AÇÕES A REALIZAR:
A – De acordo com o texto sobre o Farmácia Popular, em que data foi fechada a unidade de Sobradinho?
B – Reproduza, sem alterações, o trecho do texto sobre o Farmácia Popular que se inicia com as palavras que contêm "Desde então, usuários" e se encerra com "disponíveis na rede.".

TEXTO FORNECIDO:
————

Já Arthur Chioro, que foi ministro da Saúde na gestão Dilma Rousseff,
tem visão oposta. “O que observamos em relação ao Farmácia Popular é
uma desmontagem do programa”, afirma ele, que lembra que o programa foi
criado para aumentar o acesso a medicamentos para doenças mais comuns e,
assim, reduzir custos com internação.
“O Farmácia Popular não substitui o SUS. Ele foi pensado para dar
retaguarda a usuários de planos que não têm garantia de cobertura de
medicamentos, que tem peso significativo sobre o orçamento das
famílias”, diz.
“Extinguir o Farmácia Popular é colocar todo mundo em concorrência no SUS novamente”, completa.
ACESSO
Pacientes que utilizam o Farmácia Popular afirmam terem sido pegos de
surpresa com o fechamento das unidades próprias do programa e relatam
dificuldades de acesso a medicamentos no SUS.
No Distrito Federal, a única unidade da rede própria que ainda havia do programa, em Sobradinho, foi fechada em 28 de agosto.
Restou um aviso em papel, que comunica o “encerramento das atividades da Farmácia Popular do Brasil”.
Foi com ele que se deparou o aposentado José Aparecido dos Santos,
que buscava no local medicamentos para diabetes, hipertensão, entre
outros. “Simplesmente cheguei aqui e estava fechada.”
Desde então, usuários como ele se queixam da falta de informações
sobre o fechamento e sobre onde ainda é possível retirar medicamentos
antes disponíveis na rede.
O maior impasse é o fato da lista de remédios ser menor nas redes
particulares credenciadas ao Farmácia Popular em relação ao que era
disponibilizado nas unidades próprias –enquanto a primeira tem 32, a
anterior disponibilizava 112.
Foi o que ocorreu com a técnica de laboratório Maria de Fátima
Soares, 54, que pegava com o filho medicamentos para efeitos da artrite e
tratamento de gota (no caso específico, ácido fólico e prednisona), na
unidade de Sobradinho.

————

TRECHOS DOS REGISTROS:
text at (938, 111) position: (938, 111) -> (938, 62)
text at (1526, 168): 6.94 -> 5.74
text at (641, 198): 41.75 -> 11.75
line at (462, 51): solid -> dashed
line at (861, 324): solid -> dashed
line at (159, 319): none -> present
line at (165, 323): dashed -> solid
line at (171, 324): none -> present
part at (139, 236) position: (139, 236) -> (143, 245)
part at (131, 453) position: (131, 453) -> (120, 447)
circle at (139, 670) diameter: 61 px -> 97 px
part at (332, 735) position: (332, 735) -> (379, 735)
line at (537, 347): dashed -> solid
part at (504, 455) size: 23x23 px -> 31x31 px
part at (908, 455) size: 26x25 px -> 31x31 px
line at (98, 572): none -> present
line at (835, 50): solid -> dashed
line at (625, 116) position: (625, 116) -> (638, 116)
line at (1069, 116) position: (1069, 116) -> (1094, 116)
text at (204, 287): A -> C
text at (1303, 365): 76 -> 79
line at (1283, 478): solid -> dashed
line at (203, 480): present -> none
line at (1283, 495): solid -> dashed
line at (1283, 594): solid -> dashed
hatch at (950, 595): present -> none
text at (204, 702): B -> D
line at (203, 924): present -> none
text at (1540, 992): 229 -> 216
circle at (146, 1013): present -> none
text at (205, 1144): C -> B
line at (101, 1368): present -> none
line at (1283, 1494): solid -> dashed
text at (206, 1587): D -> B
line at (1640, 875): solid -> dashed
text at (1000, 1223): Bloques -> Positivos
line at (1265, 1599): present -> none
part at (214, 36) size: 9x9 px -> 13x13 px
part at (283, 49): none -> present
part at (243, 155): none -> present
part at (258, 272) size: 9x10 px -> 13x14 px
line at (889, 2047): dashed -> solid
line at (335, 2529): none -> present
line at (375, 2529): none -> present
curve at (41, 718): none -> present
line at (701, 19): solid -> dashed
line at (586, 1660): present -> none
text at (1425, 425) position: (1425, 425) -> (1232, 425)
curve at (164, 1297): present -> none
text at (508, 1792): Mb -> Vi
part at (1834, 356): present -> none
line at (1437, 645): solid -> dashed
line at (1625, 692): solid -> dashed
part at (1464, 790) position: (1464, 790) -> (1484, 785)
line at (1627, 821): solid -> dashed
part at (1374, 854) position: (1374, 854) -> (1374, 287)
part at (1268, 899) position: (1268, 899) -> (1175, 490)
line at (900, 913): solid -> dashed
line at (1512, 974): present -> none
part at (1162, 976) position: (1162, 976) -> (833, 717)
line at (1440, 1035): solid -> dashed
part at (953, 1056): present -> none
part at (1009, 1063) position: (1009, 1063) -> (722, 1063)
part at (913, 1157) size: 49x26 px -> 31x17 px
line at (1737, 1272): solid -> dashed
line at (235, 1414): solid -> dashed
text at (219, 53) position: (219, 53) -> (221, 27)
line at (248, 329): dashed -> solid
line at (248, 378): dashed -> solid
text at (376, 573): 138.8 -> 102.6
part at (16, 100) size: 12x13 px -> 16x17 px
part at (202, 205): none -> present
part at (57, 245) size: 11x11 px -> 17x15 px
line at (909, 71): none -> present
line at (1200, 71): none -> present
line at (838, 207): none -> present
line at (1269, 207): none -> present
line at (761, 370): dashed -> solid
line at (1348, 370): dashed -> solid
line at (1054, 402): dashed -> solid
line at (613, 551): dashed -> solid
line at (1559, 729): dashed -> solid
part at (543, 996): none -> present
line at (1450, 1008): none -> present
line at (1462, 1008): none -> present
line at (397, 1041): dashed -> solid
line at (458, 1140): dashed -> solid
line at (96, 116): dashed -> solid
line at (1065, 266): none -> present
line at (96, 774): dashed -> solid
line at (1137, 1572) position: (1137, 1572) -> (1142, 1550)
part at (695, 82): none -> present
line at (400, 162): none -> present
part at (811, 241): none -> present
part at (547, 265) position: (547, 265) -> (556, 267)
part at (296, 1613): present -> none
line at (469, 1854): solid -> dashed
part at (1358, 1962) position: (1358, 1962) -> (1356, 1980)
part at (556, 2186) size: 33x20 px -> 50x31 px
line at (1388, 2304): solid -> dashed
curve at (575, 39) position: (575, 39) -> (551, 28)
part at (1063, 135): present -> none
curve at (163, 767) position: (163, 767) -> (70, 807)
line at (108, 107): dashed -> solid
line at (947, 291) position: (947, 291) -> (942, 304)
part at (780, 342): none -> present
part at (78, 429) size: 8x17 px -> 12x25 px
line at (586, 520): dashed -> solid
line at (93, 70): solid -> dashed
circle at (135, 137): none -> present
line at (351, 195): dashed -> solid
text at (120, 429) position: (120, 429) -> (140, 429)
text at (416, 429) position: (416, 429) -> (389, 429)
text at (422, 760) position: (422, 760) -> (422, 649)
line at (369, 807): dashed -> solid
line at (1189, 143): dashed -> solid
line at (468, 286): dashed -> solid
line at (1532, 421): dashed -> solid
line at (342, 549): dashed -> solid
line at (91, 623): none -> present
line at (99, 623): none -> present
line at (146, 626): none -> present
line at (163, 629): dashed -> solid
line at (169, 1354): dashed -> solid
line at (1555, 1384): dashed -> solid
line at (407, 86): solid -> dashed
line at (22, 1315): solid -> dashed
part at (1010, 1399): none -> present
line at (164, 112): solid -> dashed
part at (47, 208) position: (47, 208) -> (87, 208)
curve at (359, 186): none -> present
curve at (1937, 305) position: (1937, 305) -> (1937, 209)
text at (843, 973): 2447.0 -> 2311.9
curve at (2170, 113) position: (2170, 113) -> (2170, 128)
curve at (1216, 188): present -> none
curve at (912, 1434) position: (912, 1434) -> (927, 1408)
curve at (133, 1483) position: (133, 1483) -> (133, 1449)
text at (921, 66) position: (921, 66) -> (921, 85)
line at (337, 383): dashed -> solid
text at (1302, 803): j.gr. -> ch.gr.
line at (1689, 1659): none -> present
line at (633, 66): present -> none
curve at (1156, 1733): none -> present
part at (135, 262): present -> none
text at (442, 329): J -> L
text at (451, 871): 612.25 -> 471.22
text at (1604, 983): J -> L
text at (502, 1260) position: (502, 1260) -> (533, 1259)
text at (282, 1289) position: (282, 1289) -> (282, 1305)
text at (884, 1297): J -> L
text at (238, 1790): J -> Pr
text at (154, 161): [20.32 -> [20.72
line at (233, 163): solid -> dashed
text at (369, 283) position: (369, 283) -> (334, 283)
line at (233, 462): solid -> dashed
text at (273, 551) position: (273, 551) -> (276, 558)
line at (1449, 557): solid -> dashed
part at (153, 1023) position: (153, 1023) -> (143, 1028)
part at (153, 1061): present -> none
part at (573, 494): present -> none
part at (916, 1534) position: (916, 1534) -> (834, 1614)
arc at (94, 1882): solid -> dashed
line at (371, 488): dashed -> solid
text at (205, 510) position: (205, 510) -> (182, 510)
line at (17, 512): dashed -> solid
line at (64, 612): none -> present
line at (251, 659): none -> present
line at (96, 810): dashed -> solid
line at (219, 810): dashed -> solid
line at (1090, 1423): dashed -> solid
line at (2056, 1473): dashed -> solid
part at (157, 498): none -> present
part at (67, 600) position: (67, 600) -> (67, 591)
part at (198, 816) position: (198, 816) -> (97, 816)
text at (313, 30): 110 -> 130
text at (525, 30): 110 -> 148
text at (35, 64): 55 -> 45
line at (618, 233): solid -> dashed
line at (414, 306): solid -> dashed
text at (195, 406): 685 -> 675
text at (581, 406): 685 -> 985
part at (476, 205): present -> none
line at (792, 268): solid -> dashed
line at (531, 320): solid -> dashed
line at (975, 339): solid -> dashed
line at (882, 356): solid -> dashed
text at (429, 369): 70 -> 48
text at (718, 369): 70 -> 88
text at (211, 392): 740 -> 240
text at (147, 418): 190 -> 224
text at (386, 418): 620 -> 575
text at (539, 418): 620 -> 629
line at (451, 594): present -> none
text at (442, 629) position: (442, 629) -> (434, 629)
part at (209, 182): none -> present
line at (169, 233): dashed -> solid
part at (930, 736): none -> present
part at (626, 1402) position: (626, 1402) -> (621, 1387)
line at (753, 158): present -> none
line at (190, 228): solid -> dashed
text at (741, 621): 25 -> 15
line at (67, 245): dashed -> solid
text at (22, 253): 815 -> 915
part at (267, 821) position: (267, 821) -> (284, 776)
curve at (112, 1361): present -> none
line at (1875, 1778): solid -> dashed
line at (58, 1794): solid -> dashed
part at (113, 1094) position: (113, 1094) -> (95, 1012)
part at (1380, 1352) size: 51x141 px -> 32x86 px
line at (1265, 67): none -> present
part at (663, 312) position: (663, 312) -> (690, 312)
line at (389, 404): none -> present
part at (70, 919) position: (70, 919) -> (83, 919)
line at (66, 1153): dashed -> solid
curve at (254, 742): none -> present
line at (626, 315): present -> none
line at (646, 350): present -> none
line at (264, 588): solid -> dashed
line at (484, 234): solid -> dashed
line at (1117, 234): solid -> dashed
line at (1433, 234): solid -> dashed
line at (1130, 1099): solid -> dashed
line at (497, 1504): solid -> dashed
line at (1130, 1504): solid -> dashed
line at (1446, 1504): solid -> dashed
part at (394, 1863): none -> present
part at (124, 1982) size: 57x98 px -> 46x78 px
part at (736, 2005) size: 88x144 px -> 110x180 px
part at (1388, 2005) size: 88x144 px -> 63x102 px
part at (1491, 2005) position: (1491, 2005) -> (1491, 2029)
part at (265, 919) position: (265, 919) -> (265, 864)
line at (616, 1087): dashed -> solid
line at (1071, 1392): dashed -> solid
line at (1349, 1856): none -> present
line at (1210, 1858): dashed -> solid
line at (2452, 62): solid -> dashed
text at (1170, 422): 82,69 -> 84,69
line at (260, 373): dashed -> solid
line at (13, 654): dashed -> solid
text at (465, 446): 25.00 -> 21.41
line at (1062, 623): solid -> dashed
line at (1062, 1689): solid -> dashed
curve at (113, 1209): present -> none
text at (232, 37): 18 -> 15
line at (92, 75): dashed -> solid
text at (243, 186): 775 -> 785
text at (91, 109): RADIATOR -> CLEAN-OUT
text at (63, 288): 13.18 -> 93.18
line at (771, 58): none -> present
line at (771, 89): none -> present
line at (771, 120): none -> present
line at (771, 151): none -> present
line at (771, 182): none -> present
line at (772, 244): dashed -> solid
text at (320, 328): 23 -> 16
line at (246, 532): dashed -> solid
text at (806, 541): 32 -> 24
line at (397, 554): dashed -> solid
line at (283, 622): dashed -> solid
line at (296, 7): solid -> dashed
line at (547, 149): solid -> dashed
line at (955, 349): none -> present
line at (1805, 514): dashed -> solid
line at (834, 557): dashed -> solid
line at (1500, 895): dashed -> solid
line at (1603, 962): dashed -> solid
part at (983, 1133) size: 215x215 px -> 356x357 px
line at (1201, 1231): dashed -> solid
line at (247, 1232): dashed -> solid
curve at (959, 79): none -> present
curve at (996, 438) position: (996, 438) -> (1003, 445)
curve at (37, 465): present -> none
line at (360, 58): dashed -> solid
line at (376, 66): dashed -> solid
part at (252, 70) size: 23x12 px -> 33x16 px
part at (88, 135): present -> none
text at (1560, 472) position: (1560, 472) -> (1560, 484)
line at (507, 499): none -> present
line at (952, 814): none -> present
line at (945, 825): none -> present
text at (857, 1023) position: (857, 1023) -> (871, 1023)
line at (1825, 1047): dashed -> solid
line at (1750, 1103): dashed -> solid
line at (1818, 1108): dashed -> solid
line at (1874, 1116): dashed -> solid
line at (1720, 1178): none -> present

————

RESPOSTAS POR ITEM:
A – Em 28 de agosto.

B –
Desde então, usuários como ele se queixam da falta de informações
sobre o fechamento e sobre onde ainda é possível retirar medicamentos
antes disponíveis na rede.